LLMs are just surfacing the fact that assessing and managing risk is an acquired, difficult-to-learn skill. Most people don't know what they don't know and fail to think about what might happen if they do something (correctly or otherwise) before they do it, let alone what they'd do if it goes wrong.
The AI is being sold as an expert, not a student. These are categorically different things.
The mistake in the post is one that can be avoided by taking a single class at a community college. No PhD required, not even a B.S., not even an electricians certificate.
So I don't get your point. You're comparing a person in a learning environment to the equivalent of a person claiming to have a PhD in electrical engineering. A student letting the magic smoke escape from a basic circuit is a learnable experience (a memorable one that has high impact), especially when done in a learning environment where an expert can ensure more dangerous mistakes are less likely or non existent. But the same action from a PhD educated engineer would make you reasonably question their qualifications. Yes, humans make mistakes but if you follow the AI's instructions and light things on fire you get sued. If you follow the engineer's instructions and set things on fire then that engineer gets fired likely loses their license.
So what is your point?
The operator is still a factor.
The LLM got it to “working” state, but the people operating it didn’t understand what it was doing. They just prompt until it looks like it works and then ship it.
The parents are saying they'd rather vibe code themselves than trust an unproven engineering firm that does(n't) vibe code.
You could cut the statement short here, and it would still be a reasonable position to take these days.
LLMs are still complex, sharp tools - despite their simple appearance and proteststions of both biggest fans and haters alike, the dominating factor for effectiveness of an LLM tool on a problem is still whether or not you're holding it wrong.
That hasn't, universally, been my experience. Sometimes the code is fine. Sometimes it is functional, but organized poorly, or does things in a very unusual way that is hard to understand. And sometimes it produces code that might work sometimes but misses important edge cases and isn't robust at all, or does things in an incredibly slow way.
> They have no problem writing tedious guards against edge cases that humans brush off.
The flip side of that is that instead of coming up with a good design that doesn't have as many edge cases, it will write verbose code that handles many different cases in similar, but not quite the same ways.
> They also keep comments up to date and obsess over tests.
Sure but they will often make comments or tests that aren't actually useful, or modify tests to succeed instead of fixing the code.
One significant danger of LLMs is that the quality of the output is higly variable and unpredictable.
That's ok, if you have someone knowledgeable reviewing and correcting it. But if you blindly trust it, because it produced decent results a few times, you'll probably be sorry.
> Sure but they will often make comments or tests that aren't actually useful, or modify tests to succeed instead of fixing the code.
I've been deeply concerned that there's been a rise of TDD. I thought we already went through this and saw its failure. But we're back to we're people cannot differentiate "tests aren't enough" from "tests are useless". The amount of faith people put into tests is astounding. Especially when they aren't spending much time analyzing the tests and understanding their coverage. > They don't take shortcuts or resort to ugly hacks.
My experience is quite different > They have no problem writing tedious guards against edge cases that humans brush off.
Ditto.I have a hard time getting them to write small and flexible functions. Even with explicit instructions about how a specific routine should be done. (Really easy to produce in bash scripts as they seem to avoid using functions, but so do people, but most people suck at bash) IME they're fixated on the end goal and do not grasp the larger context (which is often implicit though I still find difficulty when I'm highly explicit. Which at that point it's usually faster to write myself)

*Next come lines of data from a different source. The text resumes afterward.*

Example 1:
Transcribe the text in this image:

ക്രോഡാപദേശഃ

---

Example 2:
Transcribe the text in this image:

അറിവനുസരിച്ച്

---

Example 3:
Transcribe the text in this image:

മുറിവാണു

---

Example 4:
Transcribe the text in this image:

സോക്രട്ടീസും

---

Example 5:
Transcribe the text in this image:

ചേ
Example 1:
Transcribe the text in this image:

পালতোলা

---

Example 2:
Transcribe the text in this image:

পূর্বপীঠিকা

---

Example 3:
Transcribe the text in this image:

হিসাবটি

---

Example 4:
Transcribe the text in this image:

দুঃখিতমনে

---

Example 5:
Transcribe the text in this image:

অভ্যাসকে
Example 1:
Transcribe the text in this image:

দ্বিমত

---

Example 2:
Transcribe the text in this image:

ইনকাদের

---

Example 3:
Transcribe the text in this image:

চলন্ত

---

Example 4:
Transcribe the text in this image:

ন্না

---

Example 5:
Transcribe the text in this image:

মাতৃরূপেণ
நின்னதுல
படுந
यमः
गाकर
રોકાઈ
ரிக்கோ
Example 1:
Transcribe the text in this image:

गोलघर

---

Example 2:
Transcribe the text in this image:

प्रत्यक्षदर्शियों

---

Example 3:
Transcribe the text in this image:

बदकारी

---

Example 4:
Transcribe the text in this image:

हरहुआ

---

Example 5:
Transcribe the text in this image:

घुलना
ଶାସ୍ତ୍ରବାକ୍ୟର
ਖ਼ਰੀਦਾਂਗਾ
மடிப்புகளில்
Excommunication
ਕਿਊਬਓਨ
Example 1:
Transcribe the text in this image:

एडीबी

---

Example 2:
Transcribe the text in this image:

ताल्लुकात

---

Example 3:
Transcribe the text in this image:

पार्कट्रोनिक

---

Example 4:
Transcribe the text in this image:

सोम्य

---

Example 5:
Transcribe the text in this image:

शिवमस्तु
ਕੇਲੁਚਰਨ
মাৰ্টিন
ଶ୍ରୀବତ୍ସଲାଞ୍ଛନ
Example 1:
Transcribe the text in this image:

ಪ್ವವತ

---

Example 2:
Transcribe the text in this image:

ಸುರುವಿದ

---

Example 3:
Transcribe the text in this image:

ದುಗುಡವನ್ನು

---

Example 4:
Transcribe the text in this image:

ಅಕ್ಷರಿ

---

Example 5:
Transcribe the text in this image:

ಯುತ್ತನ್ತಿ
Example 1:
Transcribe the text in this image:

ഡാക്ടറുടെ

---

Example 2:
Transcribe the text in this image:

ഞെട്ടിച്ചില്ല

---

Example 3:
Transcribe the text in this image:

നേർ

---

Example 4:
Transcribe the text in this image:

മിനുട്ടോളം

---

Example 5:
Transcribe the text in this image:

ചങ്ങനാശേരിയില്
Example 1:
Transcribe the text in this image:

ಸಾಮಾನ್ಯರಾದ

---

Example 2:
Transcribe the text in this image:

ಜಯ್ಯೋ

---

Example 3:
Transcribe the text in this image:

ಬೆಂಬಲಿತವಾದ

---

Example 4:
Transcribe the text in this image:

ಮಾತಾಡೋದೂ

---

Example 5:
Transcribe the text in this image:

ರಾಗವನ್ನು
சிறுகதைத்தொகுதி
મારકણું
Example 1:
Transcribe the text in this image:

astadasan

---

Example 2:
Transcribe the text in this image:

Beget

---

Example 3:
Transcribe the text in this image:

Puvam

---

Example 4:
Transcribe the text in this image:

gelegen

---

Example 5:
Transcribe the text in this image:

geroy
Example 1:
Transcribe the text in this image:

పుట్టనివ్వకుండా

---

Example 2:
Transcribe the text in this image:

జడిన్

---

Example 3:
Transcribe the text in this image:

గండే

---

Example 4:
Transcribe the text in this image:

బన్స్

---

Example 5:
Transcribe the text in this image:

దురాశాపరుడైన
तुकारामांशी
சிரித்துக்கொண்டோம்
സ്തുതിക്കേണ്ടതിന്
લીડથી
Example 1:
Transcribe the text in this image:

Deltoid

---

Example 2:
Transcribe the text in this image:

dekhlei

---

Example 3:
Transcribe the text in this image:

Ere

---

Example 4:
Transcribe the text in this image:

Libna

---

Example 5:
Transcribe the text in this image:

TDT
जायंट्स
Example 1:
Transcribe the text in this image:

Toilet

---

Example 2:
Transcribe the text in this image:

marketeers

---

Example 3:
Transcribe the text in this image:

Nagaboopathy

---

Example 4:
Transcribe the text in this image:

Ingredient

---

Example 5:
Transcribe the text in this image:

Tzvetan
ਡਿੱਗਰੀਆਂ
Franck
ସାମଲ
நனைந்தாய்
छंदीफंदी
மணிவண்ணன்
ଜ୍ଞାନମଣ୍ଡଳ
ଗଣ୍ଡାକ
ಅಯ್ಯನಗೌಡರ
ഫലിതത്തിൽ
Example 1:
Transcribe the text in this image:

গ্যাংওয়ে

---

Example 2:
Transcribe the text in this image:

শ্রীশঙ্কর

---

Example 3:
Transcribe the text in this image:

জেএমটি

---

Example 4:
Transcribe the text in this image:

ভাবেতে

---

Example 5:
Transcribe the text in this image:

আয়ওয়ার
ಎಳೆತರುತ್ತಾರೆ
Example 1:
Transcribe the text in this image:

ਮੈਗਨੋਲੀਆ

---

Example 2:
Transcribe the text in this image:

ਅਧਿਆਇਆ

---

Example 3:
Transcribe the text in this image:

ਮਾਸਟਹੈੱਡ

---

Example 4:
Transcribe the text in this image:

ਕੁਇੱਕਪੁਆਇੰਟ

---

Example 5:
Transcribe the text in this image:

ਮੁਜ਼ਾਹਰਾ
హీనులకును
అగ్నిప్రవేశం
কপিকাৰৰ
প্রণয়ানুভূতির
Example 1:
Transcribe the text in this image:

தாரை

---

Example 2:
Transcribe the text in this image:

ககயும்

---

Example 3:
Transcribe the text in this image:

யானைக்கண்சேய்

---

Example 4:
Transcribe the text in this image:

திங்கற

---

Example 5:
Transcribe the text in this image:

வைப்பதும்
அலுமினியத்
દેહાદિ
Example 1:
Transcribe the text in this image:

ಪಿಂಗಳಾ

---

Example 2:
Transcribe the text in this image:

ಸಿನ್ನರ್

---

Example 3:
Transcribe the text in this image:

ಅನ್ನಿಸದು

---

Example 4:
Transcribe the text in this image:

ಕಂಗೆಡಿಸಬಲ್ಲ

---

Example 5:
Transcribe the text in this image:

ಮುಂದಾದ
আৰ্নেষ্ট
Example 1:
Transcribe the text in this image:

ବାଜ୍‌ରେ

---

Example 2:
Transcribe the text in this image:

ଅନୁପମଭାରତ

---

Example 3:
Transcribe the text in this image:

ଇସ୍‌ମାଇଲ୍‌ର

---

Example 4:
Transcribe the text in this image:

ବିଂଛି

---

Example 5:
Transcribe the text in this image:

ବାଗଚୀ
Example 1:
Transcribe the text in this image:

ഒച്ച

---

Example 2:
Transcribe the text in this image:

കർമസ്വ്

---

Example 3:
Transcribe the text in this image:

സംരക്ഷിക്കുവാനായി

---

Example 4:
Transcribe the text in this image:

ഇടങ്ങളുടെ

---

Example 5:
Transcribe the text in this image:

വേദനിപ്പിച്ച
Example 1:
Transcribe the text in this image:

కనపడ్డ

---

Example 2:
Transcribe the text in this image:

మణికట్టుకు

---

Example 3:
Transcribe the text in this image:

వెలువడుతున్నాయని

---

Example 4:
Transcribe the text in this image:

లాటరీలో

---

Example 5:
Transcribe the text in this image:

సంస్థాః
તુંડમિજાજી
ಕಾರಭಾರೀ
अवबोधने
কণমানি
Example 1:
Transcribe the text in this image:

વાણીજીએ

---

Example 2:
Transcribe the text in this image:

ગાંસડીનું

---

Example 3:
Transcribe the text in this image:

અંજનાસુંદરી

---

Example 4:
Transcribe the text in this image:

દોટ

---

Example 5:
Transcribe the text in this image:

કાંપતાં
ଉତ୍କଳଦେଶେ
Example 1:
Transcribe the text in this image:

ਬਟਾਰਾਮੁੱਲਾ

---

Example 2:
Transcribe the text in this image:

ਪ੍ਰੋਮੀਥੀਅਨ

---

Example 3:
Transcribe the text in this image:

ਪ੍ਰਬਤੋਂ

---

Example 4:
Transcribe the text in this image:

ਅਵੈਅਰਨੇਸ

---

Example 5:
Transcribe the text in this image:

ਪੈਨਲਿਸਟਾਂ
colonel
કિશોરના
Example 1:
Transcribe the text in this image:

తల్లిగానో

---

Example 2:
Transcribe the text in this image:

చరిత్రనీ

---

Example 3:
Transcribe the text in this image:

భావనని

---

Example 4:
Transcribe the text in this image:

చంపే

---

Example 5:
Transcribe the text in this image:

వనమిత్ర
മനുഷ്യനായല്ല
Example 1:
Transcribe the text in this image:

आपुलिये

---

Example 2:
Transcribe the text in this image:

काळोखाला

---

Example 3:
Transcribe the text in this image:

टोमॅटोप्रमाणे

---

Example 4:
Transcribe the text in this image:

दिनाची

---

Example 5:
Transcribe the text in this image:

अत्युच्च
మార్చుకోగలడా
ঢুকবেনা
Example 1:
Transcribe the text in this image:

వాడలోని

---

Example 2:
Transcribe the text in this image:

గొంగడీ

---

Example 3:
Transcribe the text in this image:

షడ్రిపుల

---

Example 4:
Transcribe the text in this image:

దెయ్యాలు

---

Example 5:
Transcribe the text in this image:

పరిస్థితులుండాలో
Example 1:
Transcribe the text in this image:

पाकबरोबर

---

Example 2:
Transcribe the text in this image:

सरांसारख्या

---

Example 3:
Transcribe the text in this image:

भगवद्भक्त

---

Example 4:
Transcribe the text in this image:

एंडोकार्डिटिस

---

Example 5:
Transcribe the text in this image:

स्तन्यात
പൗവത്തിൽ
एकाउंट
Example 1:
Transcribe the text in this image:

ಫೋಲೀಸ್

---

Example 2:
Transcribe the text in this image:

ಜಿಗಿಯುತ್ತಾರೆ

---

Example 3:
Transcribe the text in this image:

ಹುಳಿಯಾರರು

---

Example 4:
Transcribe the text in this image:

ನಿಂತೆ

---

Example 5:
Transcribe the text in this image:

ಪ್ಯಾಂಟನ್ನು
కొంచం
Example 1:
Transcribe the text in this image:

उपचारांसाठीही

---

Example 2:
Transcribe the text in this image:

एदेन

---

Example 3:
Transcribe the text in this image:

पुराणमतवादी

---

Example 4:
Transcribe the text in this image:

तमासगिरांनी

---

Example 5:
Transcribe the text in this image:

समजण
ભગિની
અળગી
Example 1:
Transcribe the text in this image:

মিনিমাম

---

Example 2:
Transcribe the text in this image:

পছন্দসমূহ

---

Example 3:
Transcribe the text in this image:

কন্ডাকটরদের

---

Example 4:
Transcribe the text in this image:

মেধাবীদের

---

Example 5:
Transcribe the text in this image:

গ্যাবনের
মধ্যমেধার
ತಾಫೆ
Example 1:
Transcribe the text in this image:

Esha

It also makes me question context. Are humans not doing this because they don't think about it or because we've been training people to ignore things? How often do we hear "I just care that it works?" I've only heard that phrase from those that also love to talk about minimum viable products because... frankly, who is not concerned if it works? That's always been a disagreement about what is sufficient. Only very junior people believe in perfection. It's why we have sayings like "there's no solution more permanent than a temporary fix that works". It's the same people who believe tests are proof of correctness rather than a bound on correctness. The same people who read that last sentence and think I'm suggesting to not write tests or believe tests are useless.
I'd be concerned with the LLM operator quite a bit because of this. Subtle things are important when instructing LLMs. Subtle things in the prompts can wildly change the output
It gave up, removed the code it had written directly accessing the correct property, and replaced it with a new function that did a BFS to walk through every single field in the API response object while applying a regex "looksLikeHttpsUrl" and hoping the first valid URL that had https:// would be the correct key to use.
On the contrary, the shift from pretraining driving most gains to RL driving most gains is pressuring these models resort to new hacks and shortcuts that are increasingly novel and disturbing!
So, will they? Probably. Can you trust the kind of LLM that you would use to do a better job than the cheapest firm? Absolutely.